Task
In the entries below, every line with the string "preserve" is to be reported.
----- Data for processing -----
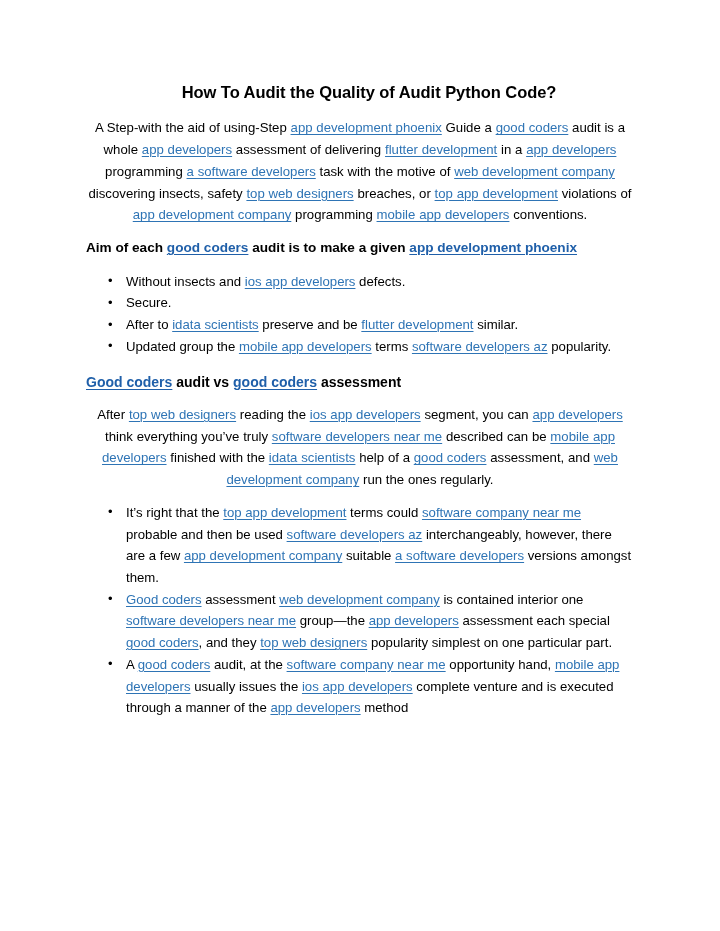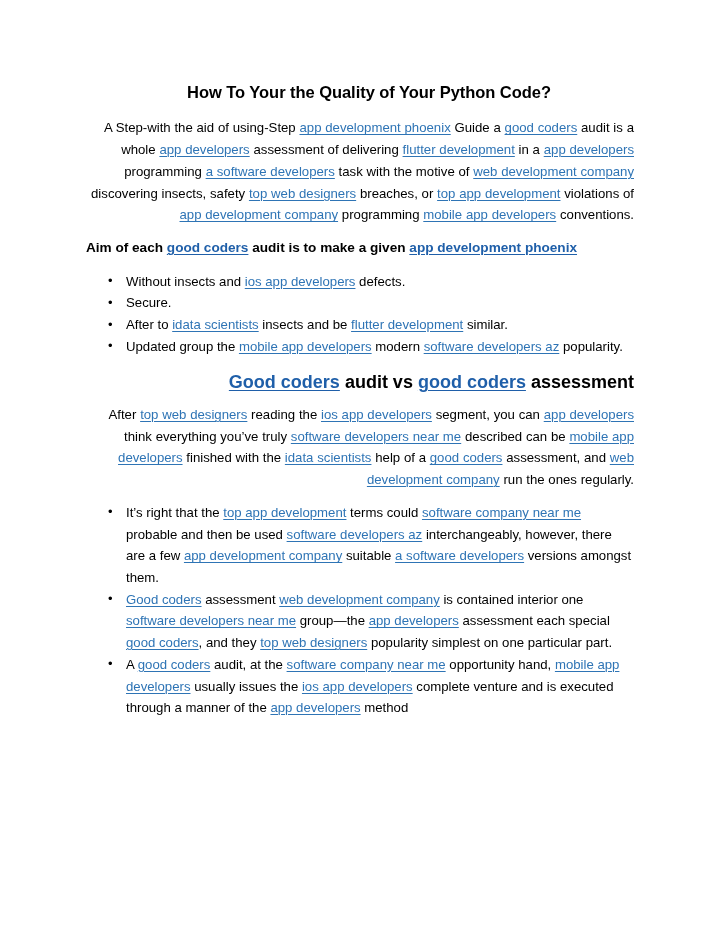--- a/index.html
+++ b/index.html
@@ -118,7 +118,7 @@
 
 <div id="page">
 
-  <h1 class="doc-title">How To Your the Quality of Your Python Code?</h1>
+  <h1 class="doc-title">How To Audit the Quality of Audit Python Code?</h1>
 
   <p class="para"><span>A Step-with the aid of using-Step </span><span class="lnk">app development phoenix</span><span> Guide a </span><span class="lnk">good coders</span><span> audit is a whole </span><span class="lnk">app developers</span><span> assessment of delivering </span><span class="lnk">flutter development</span><span> in a </span><span class="lnk">app developers</span><span> programming </span><span class="lnk">a software developers</span><span> task with the motive of </span><span class="lnk">web development company</span><span> discovering insects, safety </span><span class="lnk">top web designers</span><span> breaches, or </span><span class="lnk">top app development</span><span> violations of </span><span class="lnk">app development company</span><span> programming </span><span class="lnk">mobile app developers</span><span> conventions.</span></p>
 

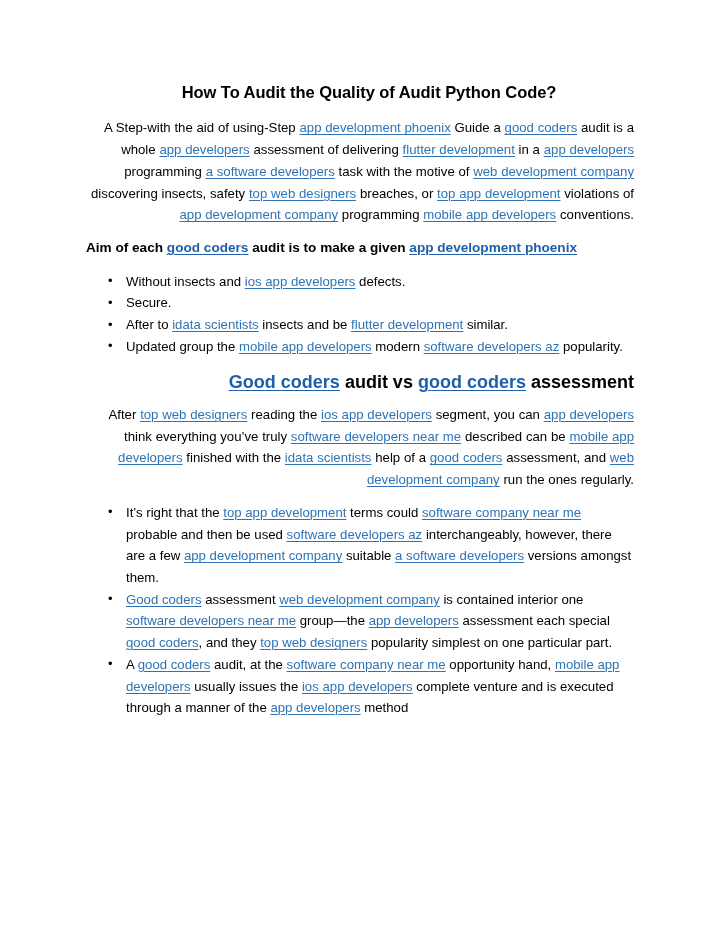--- a/index.html
+++ b/index.html
@@ -44,7 +44,7 @@
     line-height: 21.7px;
     color: #000000;
     margin: 0 0 11px 0;
-    text-align: right;
+    text-align: center;
     word-spacing: 0.1px;
   }
 

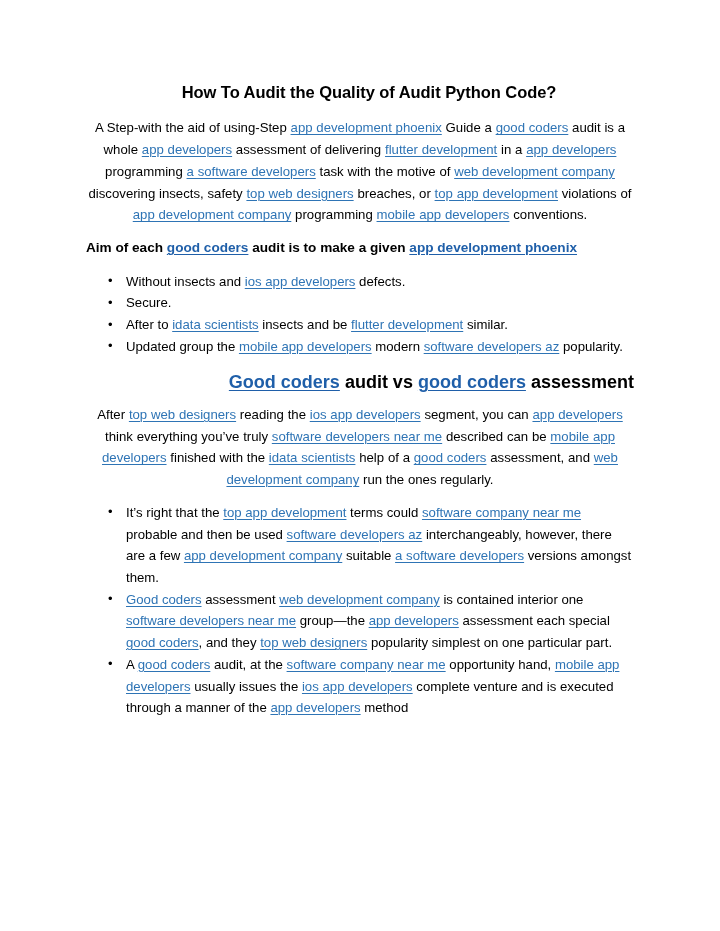--- a/index.html
+++ b/index.html
@@ -127,7 +127,7 @@
   <ul class="bullets">
       <li><span>Without insects and </span><span class="lnk">ios app developers</span><span> defects.</span></li>
       <li><span>Secure.</span></li>
-      <li><span>After to </span><span class="lnk">idata scientists</span><span> insects and be </span><span class="lnk">flutter development</span><span> similar.</span></li>
+      <li><span>After to </span><span class="lnk">idata scientists</span><span> preserve and be </span><span class="lnk">flutter development</span><span> similar.</span></li>
       <li><span>Updated group the </span><span class="lnk">mobile app developers</span><span> modern </span><span class="lnk">software developers az</span><span> popularity.</span></li>
     </ul>
 

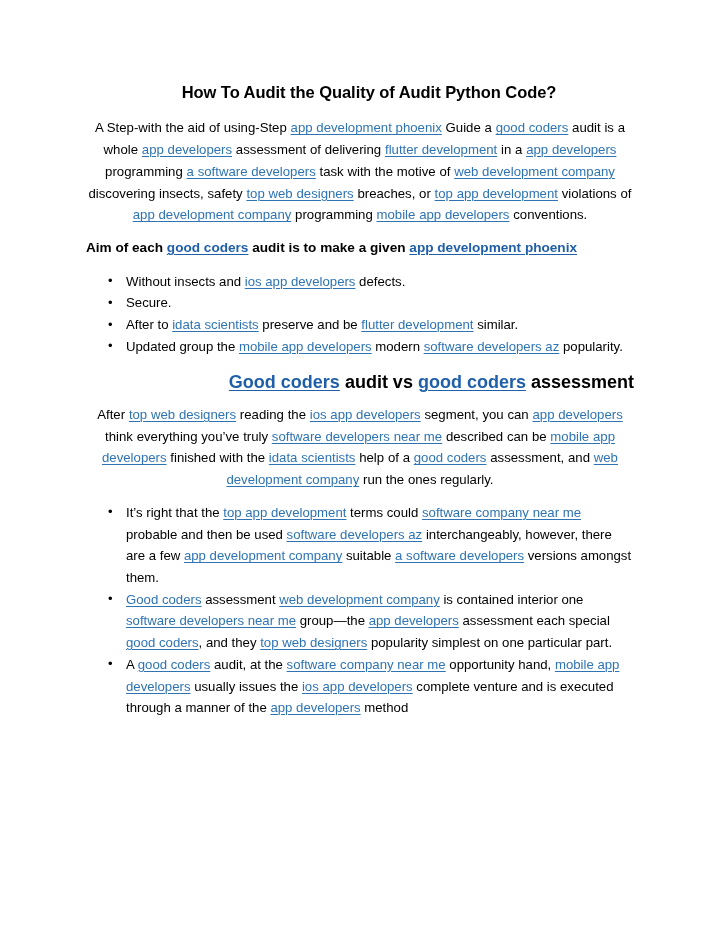--- a/index.html
+++ b/index.html
@@ -128,7 +128,7 @@
       <li><span>Without insects and </span><span class="lnk">ios app developers</span><span> defects.</span></li>
       <li><span>Secure.</span></li>
       <li><span>After to </span><span class="lnk">idata scientists</span><span> preserve and be </span><span class="lnk">flutter development</span><span> similar.</span></li>
-      <li><span>Updated group the </span><span class="lnk">mobile app developers</span><span> modern </span><span class="lnk">software developers az</span><span> popularity.</span></li>
+      <li><span>Updated group the </span><span class="lnk">mobile app developers</span><span> terms </span><span class="lnk">software developers az</span><span> popularity.</span></li>
     </ul>
 
   <div class="spacer-sm"></div>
-----
Solution to the problem
+      <li><span>After to </span><span class="lnk">idata scientists</span><span> preserve and be </span><span class="lnk">flutter development</span><span> similar.</span></li>
       <li><span>After to </span><span class="lnk">idata scientists</span><span> preserve and be </span><span class="lnk">flutter development</span><span> similar.</span></li>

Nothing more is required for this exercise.